Bourne laughed softly. “I point out that we are now ruled by an Emperor, not by a Robespierre.”
“Yes,” said Holden with disdain, “by Louis Napoleon, who calls himself the bastard son of Bonaparte—”
“The nephew,” interjected Bourne. “But—despite the legitimacy of Louis’ original election to power—your King would have the Emperor replaced, would he not, by a restoration of the old monarchy?” He laughed again.
Holden ignored this. “Ned, your Frenchman has, this century, been thwarted in his ambitions of greed and lawlessness. He has been forced to witness the influence of Britain extend still further across the Continent—and the world—buttressed by the robust nature of our constitutional settlement, and the power of our industrial economy. And his resentment has grown.”
Bourne continued to laugh quietly.
Holden snapped, “Do you deny this?”
Bourne became still. “I do not deny your hegemony in Europe,” he said. “But it is based on one thing, and one thing alone: anti-ice, and your monopoly on the substance. Thus you lay your anti-ice Rails across our fields, and build your stations with English names into which English goods are brought for sale.
“And worse—worse than all this—is your hidden threat to use anti-ice as a final weapon of war. Where is your Balance of Power now, Mr. Holden?”
“There is no such intention,” Holden said stiffly.
“But you have deployed such weap
ons of terror already,” Bourne said, “against the Russians in the Crimea. We know what you are capable of. You British talk, and act, as if anti-ice was some supernatural outcropping of your racial superiority. It is not; your possession of it is no more than a historical accident, and yet you use this transient superiority to impose your ways, your policies, your very thinking, on the rest of mankind.”
Now it was Holden’s turn to laugh, but I sat quietly, thinking over Bourne’s words. I will admit that even a month earlier I would instinctively have sided with Holden in this debate, but now, hearing the cold, precise words of this Frenchie—no, of this man, a man about my own age—I found my old certitudes more fragile than I had supposed. “But,” I asked Bourne, “what if this is true? Is the British way so bad? Holden has described the Congress of Vienna; Britain’s diplomats have striven for a just peace—”
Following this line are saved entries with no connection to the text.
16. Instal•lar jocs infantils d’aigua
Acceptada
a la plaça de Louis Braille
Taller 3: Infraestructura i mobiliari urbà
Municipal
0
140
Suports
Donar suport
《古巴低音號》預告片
“I am French, not British,” he said. “We want to find our own destiny, not follow you to yours. The Prussians, and the rest of the Germans, too; if history says that fragmented nation is to unify, who is Britain to stand in the way? And even—even if our nations wish to go to war, then it is not for you to say ‘no’.” His face was pale, but his eyes were clear and steady.
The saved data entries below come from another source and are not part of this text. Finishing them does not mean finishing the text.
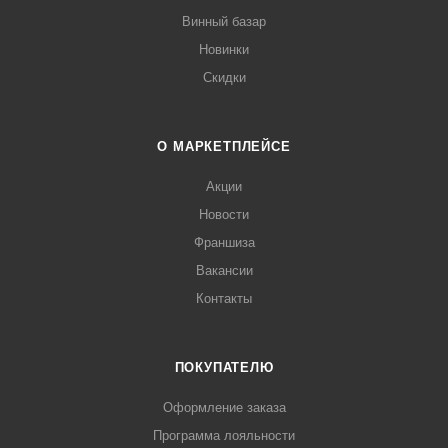
Винный базар
Новинки
Скидки
О МАРКЕТПЛЕЙСЕ
Акции
Новости
Франшиза
Вакансии
Контакты
ПОКУПАТЕЛЮ
Оформление заказа
Программа лояльности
“Then your taking of the Phaeton—perhaps ultimately at the expense of your own life—”
“—was an act designed to waste a few more pounds of the wretched anti-ice. To remove the reckless genius-criminal Traveller. It is known already that your stock of the substance is running low. There is no nobler way for a Frenchman to spend his life than to speed this process.”
Despite the starkness of this statement, I was irresistibly reminded of Traveller’s remarks to the effect that his purpose in building such great devices as the Albert was to distract the politicians and generals from the military exploitation of anti-ice! Was Bourne’s analysis of the situation really so different from that of the great Englishman?